DPQP: A D-representation-based Pipelined Factorized Query Processor for Graph Database Management Systems

Files

Feng_Xiyang.pdf (1.27 MB)

Date

2021-12-17

Authors

Feng, Xiyang

Advisor

Salihoglu, Semih

Publisher

University of Waterloo

Abstract

Factorized databases utilize factorized data representations during query processing to obtain more compact final query results and faster runtimes for queries with many-to-many joins.
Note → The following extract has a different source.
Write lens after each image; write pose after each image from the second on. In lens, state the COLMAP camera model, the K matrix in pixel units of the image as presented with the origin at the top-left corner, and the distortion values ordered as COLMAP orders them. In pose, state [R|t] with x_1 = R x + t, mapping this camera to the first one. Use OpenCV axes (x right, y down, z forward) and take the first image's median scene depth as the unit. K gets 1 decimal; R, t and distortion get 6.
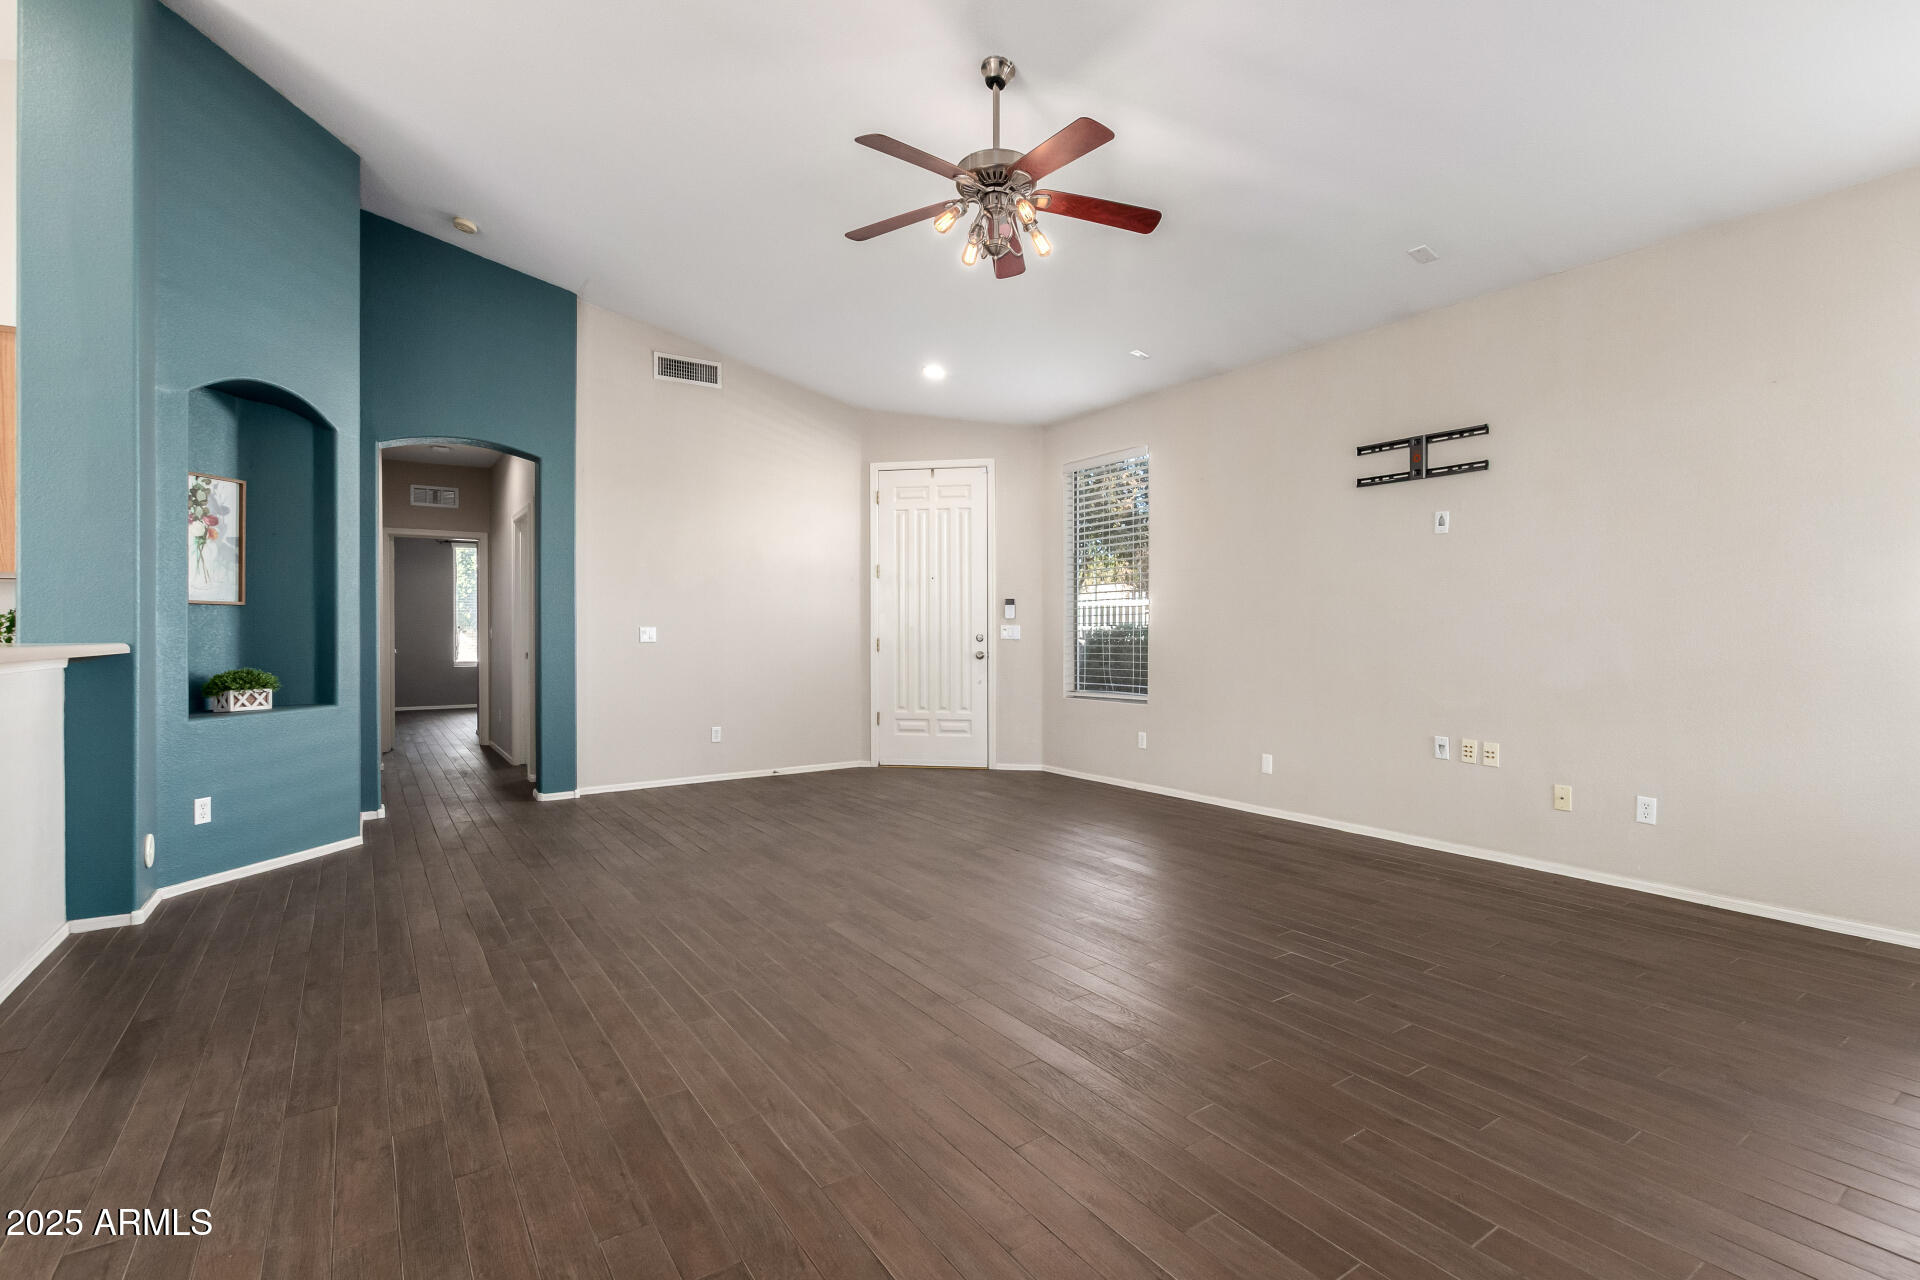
lens RADIAL K [[886.5, 0, 972.9], [0, 886.5, 631.5], [0, 0, 1]] dist [0.006064, -0.003589]
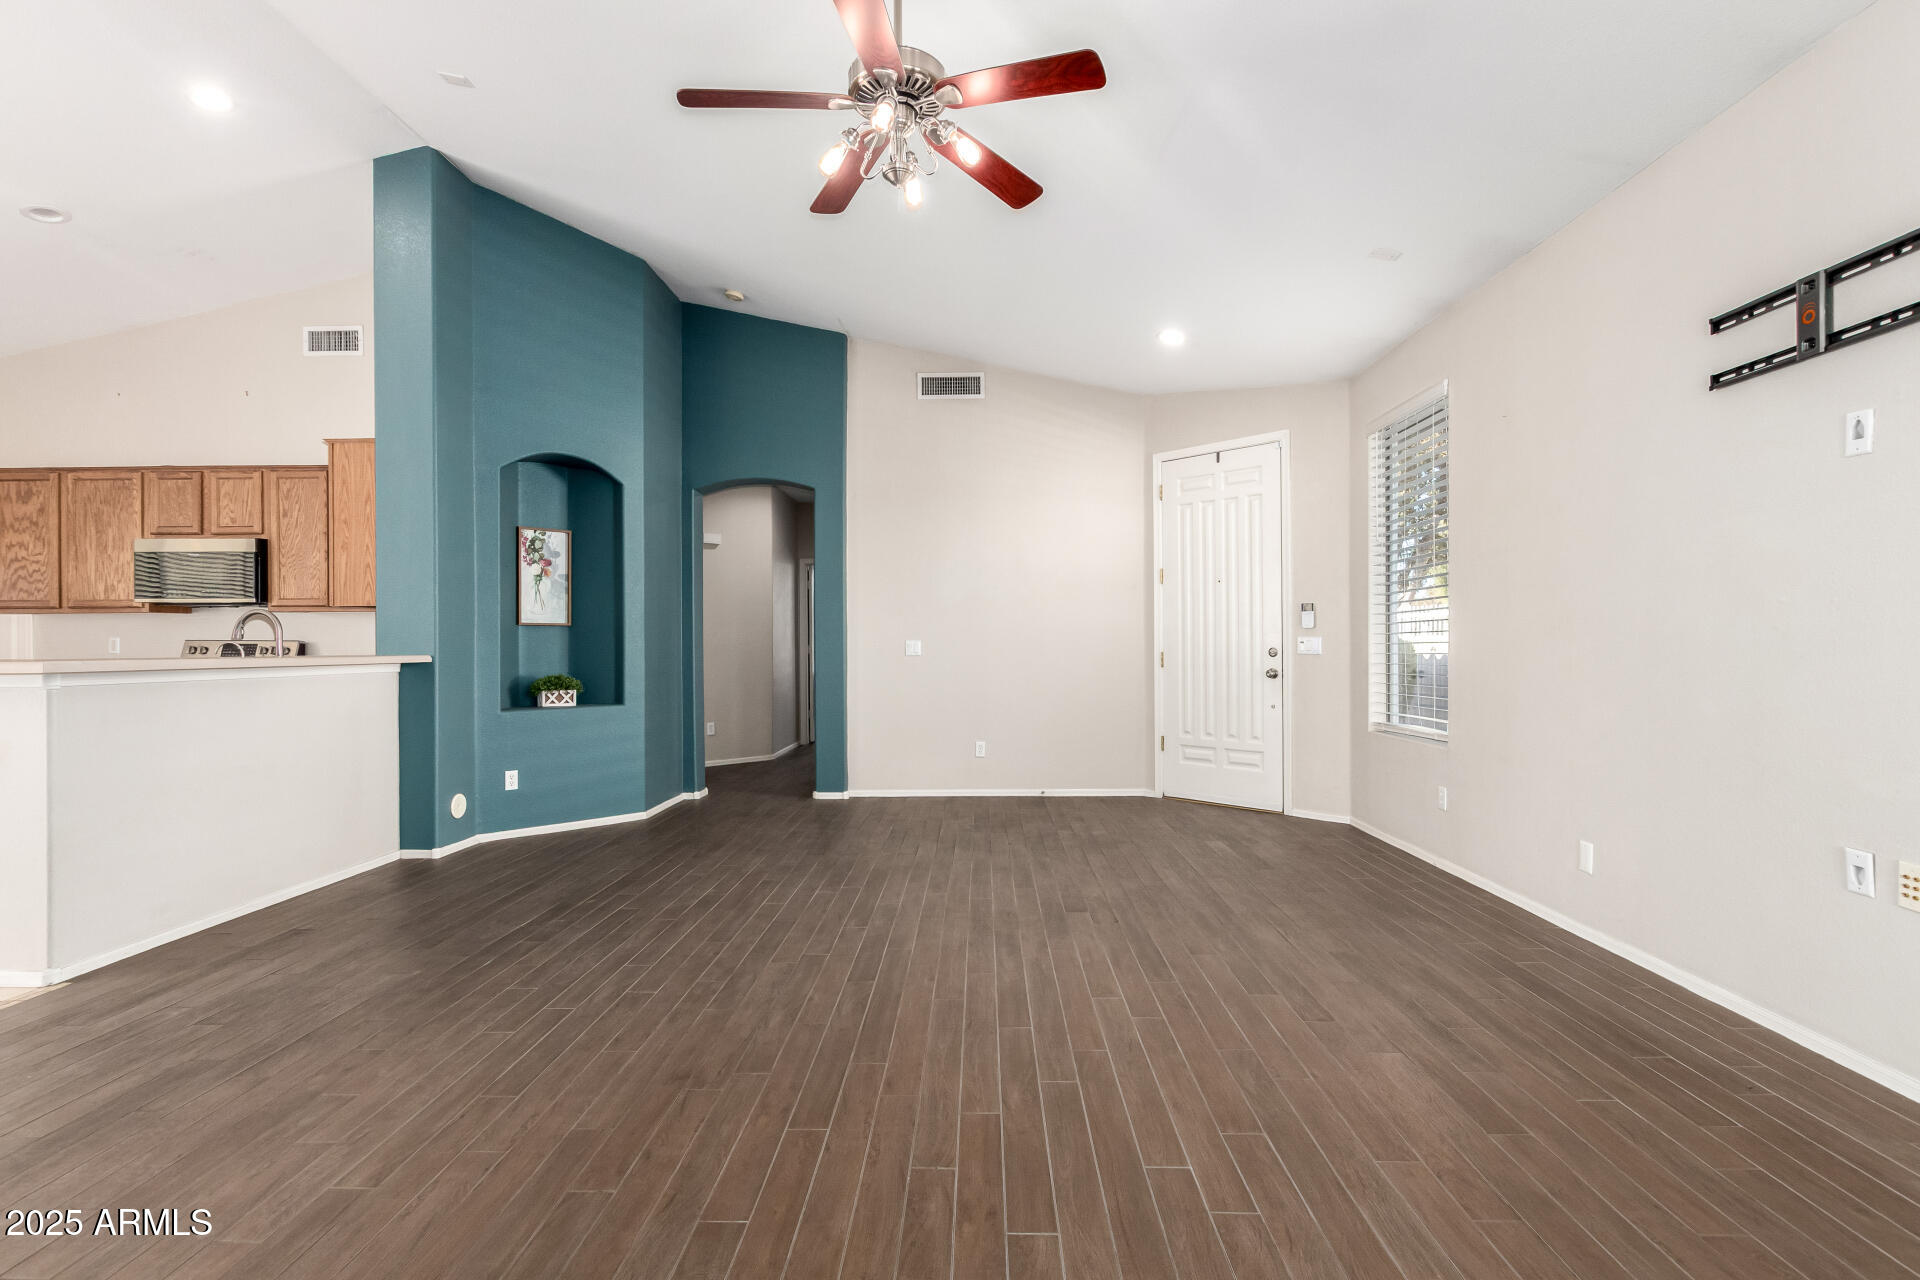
lens RADIAL K [[886.5, 0, 965.3], [0, 886.5, 642.3], [0, 0, 1]] dist [0.006064, -0.003589]
pose [[0.809204, -0.002779, -0.587522, 0.398405], [0.002219, 0.999996, -0.001673, -0.001754], [0.587524, 0.000050, 0.809207, 0.273409]]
We revisit this technique in the context of graph database management systems (GDBMSs) whose common workloads are large joins with many-to-many relationships on graph-structured data. We first review the theory of factorized databases and classic flat intermediate tuple structure in traditional pipelined GDBMSs. We then present our tuple representation which mimics factorized representations and can be easily integrated into existing query processors. We further describe how to cache sub-query results with this factorized tuple structure through a static dependency analysis of the query. We have integrated our factorized query processor into GraphflowDB, an in-memory GDBMS. Compared to the original version of GraphflowDB, whose processor is not fully factorized, query plans in our processor can be orders of magnitude faster and produce orders of magnitude smaller result sizes.